[Source texts of formatted documents]

▼▼▼

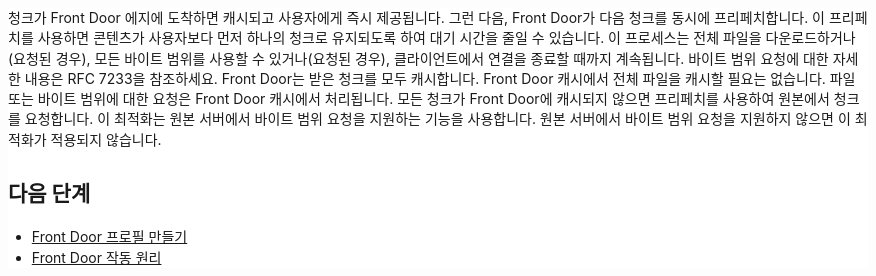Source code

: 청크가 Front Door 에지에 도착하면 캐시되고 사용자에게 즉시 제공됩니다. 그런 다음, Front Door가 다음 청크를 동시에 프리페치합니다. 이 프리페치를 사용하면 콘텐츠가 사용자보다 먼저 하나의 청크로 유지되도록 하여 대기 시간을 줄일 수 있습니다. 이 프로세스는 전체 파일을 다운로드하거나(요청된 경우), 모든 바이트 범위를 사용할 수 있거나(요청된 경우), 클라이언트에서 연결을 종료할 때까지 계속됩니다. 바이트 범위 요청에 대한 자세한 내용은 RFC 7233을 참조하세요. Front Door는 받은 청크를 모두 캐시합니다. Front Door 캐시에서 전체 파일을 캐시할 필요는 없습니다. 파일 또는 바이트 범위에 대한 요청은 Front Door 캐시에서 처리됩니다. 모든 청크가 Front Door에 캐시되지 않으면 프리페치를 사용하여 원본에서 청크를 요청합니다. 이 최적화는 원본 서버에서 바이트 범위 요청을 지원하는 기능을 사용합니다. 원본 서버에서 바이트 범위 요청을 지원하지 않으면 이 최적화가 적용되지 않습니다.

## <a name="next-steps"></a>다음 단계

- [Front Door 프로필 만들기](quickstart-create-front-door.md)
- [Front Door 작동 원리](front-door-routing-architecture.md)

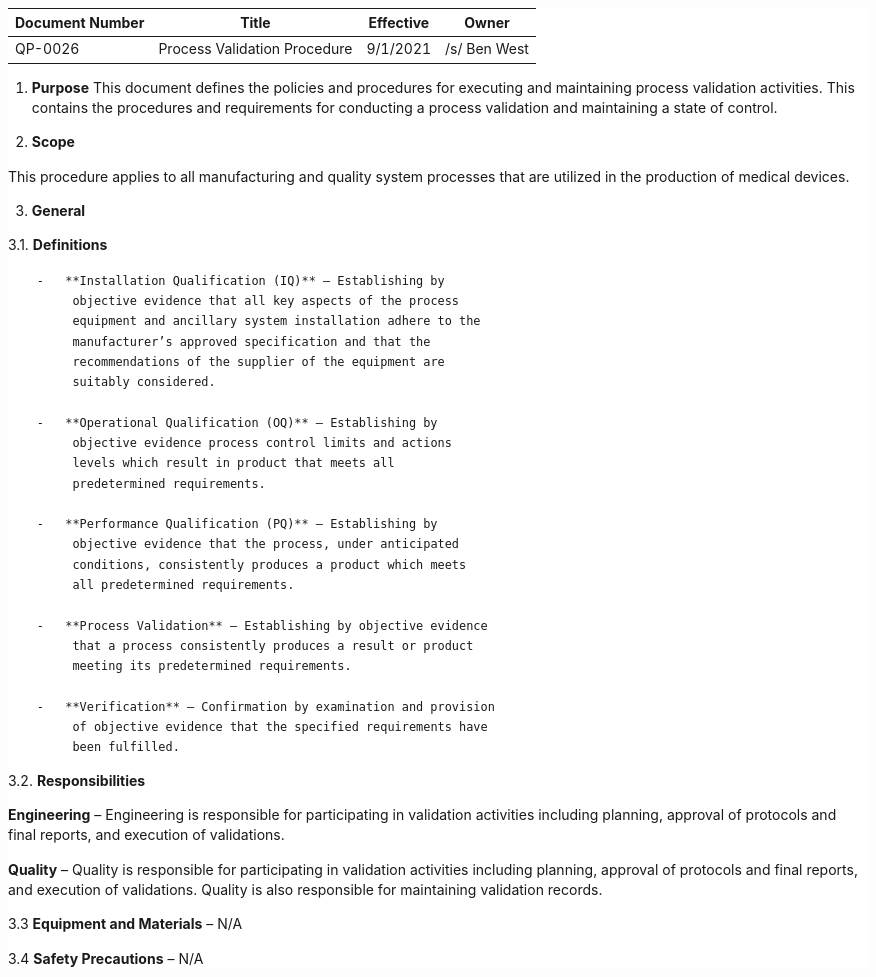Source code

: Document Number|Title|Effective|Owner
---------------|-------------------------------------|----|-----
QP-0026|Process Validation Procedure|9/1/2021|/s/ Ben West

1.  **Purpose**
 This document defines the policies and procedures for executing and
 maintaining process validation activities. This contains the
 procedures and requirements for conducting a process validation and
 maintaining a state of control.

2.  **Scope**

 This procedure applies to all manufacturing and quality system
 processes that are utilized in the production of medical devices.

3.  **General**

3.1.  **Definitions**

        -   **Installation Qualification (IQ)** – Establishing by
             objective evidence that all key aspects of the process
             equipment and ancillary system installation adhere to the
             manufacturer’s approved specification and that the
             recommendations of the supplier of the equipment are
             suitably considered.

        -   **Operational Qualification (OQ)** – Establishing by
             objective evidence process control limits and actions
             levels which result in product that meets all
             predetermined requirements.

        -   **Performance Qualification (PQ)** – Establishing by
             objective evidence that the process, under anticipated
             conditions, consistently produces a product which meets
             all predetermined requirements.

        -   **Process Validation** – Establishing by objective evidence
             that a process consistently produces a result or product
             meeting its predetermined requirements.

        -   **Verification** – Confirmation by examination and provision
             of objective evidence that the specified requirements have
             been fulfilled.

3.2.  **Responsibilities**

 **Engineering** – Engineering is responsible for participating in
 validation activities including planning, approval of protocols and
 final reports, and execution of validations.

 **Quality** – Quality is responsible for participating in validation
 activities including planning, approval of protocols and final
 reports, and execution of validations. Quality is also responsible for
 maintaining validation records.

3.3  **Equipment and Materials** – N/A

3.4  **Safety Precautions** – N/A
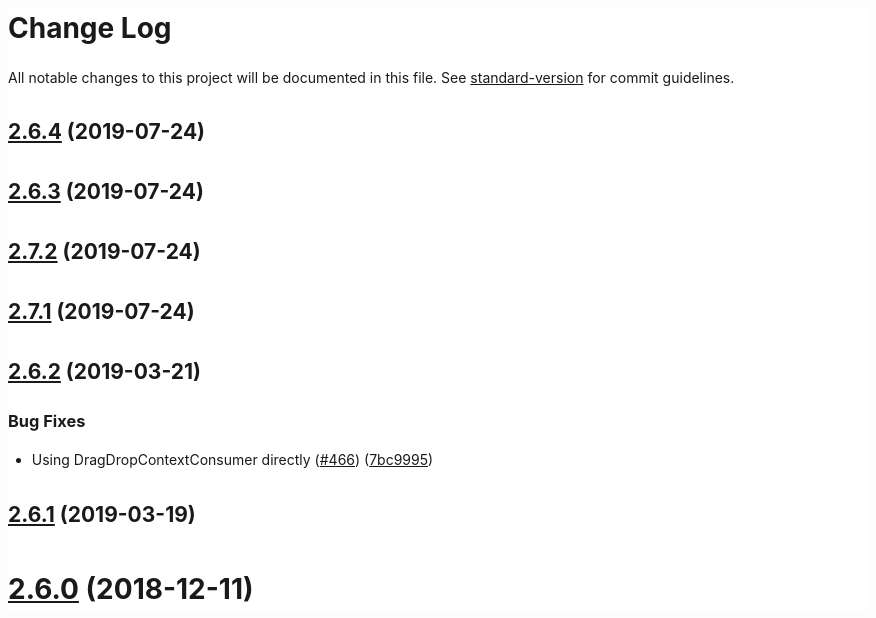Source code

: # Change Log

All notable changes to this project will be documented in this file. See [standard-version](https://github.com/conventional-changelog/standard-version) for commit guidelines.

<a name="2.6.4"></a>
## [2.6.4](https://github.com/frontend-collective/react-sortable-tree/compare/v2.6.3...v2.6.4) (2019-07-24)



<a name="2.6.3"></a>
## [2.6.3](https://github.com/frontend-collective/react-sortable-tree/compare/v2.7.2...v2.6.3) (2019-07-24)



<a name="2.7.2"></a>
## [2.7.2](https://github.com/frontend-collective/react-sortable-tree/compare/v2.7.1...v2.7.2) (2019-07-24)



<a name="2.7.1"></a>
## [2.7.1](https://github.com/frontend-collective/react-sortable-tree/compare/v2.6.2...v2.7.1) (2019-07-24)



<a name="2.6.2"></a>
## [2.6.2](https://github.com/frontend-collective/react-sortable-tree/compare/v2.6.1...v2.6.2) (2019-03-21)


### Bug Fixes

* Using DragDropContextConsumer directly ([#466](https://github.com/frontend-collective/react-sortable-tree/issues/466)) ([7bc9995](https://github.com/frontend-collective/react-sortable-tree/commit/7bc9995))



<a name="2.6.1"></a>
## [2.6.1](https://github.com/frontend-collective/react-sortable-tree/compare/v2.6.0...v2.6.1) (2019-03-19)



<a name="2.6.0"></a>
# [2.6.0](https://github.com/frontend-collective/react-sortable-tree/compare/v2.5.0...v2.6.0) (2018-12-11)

▲▲▲

**Requirement:**
Out of the data above, set down the lines from the one with "(OQ)** – Establishing by" to the one with "activities including planning, approval of protocols and final", both included, exactly as written and with no additions.

**Answer space:**
        -   **Operational Qualification (OQ)** – Establishing by
             objective evidence process control limits and actions
             levels which result in product that meets all
             predetermined requirements.

        -   **Performance Qualification (PQ)** – Establishing by
             objective evidence that the process, under anticipated
             conditions, consistently produces a product which meets
             all predetermined requirements.

        -   **Process Validation** – Establishing by objective evidence
             that a process consistently produces a result or product
             meeting its predetermined requirements.

        -   **Verification** – Confirmation by examination and provision
             of objective evidence that the specified requirements have
             been fulfilled.

3.2.  **Responsibilities**

 **Engineering** – Engineering is responsible for participating in
 validation activities including planning, approval of protocols and
 final reports, and execution of validations.

 **Quality** – Quality is responsible for participating in validation
 activities including planning, approval of protocols and final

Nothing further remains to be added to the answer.